Legal

Arbitration – Lease Deeds – Exclusion of disputes of eviction and lease rentals

Judgment dated 9.6.2025 of the High Court of Bombay in Arbitration Appeal (Stamp) No.12153 of 2021 of HLV Limited   Vs.   Airports Authority of India with connected matters.   

There were three lease deeds of 1983 between the parties in respect of the land of AAI for hotel and a flight kitchen, for a period of 30 years. Another lease deed of another land for a hotel wing was executed in 1996 and valid till 31.3.2024.  The lease deeds contained arbitration clause and also a clause that the land would be deemed to be public premises under the Public Premises (Eviction of Unauthorised Occupants) Act,1971.  HLV filed section 11 applications.

The question is whether the proceedings for eviction and recovery of lease rentals falls within the scope of arbitration agreement or Public Premises Act.  Clauses 35 of the Lease Deeds and Clause 37 of the subsequent lease deed provide that all the disputes concerning the Agreement except the disputes to which the Public Premises Eviction Act applies would be outside the scope of the arbitration agreement. Conjoint reading of two clauses of the Lease Agreements show that the parties had explicitly decided that any dispute relating to eviction from the leased land was to be excluded from arbitration.

Once the parties have consciously made a contractual choice to arbitrate on specific disputes, along with an integral conscious choice to exclude specific disputes from arbitration, it is their bounden duty to abide by the terms of their arbitration agreement. It was an integral and critical condition of contract that the land leased by AAI to Leela would be deemed to be public premises and that any facet of disputes and differences relating to eviction from public premises would stand excluded from arbitration. Therefore, the parties agreed that there is no arbitration agreement in existence in relation to the subject matter of eviction. In these circumstances, even if the wider commercial agreement between the parties was one of a joint venture, that proposition would by no means erode the agreed contractual position that disputes over eviction from the leased land is agreed as not being arbitrable.

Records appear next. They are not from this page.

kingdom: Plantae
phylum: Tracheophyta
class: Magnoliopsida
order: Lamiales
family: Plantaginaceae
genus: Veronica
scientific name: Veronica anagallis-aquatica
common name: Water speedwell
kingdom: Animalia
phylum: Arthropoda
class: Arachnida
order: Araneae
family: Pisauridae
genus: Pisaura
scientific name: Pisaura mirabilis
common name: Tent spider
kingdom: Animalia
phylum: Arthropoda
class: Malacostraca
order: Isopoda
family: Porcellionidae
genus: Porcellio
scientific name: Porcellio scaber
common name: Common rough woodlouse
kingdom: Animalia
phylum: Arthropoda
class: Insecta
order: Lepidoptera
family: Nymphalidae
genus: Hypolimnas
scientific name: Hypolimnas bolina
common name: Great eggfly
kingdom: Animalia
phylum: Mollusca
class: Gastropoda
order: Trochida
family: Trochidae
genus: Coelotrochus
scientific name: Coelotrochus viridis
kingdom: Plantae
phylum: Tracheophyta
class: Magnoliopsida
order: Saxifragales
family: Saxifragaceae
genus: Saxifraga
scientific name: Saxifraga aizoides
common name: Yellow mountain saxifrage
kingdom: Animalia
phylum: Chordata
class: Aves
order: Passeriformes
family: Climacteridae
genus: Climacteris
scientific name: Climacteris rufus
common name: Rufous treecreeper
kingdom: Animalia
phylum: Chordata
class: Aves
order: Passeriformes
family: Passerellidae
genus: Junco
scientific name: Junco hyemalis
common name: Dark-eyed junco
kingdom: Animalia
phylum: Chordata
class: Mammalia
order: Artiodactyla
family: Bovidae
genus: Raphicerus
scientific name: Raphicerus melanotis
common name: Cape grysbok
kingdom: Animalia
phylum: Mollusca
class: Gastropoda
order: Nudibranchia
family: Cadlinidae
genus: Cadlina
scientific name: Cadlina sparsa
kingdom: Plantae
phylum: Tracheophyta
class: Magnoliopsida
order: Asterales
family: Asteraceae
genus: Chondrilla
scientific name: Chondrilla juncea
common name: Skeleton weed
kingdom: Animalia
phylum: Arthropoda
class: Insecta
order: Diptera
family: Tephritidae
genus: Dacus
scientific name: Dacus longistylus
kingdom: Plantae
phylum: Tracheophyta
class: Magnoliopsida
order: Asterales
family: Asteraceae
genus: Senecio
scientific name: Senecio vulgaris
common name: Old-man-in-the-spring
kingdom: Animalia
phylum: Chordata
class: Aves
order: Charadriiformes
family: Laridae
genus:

AAI had initiated eviction proceedings.   In the said proceedings, HLV filed applications under Section 8 AA on the ground that the parties have an arbitration agreement that covers the disputes including eviction between the parties.  The Eviction Officer had dismissed section 8 applications by the order dated 5.5.2021.  This is challenged in the appeals under Section 37 AA read with Section 28K of the AAI Act.